(RECORDS FOR THIS EXERCISE)
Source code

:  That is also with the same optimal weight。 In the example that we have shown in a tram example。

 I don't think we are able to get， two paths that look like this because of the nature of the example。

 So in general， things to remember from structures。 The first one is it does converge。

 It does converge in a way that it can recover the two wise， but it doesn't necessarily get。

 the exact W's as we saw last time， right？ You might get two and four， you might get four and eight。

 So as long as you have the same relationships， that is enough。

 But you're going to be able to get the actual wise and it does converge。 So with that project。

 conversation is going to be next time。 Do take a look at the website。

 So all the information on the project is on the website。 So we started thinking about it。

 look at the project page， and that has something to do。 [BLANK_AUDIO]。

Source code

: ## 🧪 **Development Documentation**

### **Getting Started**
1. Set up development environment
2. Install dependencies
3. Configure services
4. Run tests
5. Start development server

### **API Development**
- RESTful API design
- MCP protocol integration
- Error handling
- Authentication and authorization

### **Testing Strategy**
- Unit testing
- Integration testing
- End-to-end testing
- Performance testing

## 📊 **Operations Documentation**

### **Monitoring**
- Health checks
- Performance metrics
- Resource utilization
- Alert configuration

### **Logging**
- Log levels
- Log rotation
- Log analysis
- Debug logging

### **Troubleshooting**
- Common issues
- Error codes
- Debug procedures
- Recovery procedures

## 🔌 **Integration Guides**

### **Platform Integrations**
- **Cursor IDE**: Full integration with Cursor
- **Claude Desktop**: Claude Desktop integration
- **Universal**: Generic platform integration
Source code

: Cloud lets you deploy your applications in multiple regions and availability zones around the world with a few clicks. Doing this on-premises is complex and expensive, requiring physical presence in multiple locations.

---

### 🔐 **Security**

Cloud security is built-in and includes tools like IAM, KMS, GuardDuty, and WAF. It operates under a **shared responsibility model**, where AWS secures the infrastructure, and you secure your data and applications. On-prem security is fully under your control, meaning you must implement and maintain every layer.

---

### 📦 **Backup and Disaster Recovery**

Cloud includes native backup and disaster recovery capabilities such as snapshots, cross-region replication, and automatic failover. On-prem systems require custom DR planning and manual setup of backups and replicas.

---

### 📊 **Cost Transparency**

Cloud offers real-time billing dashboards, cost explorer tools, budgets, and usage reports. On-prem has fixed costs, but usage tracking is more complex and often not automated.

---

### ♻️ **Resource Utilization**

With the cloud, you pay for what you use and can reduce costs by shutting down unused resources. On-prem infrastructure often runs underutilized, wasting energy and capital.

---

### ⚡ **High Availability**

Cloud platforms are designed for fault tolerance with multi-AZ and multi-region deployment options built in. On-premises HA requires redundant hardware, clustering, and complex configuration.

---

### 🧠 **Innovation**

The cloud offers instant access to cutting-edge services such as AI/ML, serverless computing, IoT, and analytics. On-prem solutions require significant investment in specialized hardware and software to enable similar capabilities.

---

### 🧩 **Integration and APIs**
(End RECORDS FOR THIS EXERCISE)
→ TASK BRIEF
What do the lines above say from the one containing "But you're going" down to the one containing "- Debug procedures"? Return them exactly, both end lines included, and only them.

→ ANSWER SECTION
 But you're going to be able to get the actual wise and it does converge。 So with that project。

 conversation is going to be next time。 Do take a look at the website。

 So all the information on the project is on the website。 So we started thinking about it。

 look at the project page， and that has something to do。 [BLANK_AUDIO]。

Source code

: ## 🧪 **Development Documentation**

### **Getting Started**
1. Set up development environment
2. Install dependencies
3. Configure services
4. Run tests
5. Start development server

### **API Development**
- RESTful API design
- MCP protocol integration
- Error handling
- Authentication and authorization

### **Testing Strategy**
- Unit testing
- Integration testing
- End-to-end testing
- Performance testing

## 📊 **Operations Documentation**

### **Monitoring**
- Health checks
- Performance metrics
- Resource utilization
- Alert configuration

### **Logging**
- Log levels
- Log rotation
- Log analysis
- Debug logging

### **Troubleshooting**
- Common issues
- Error codes
- Debug procedures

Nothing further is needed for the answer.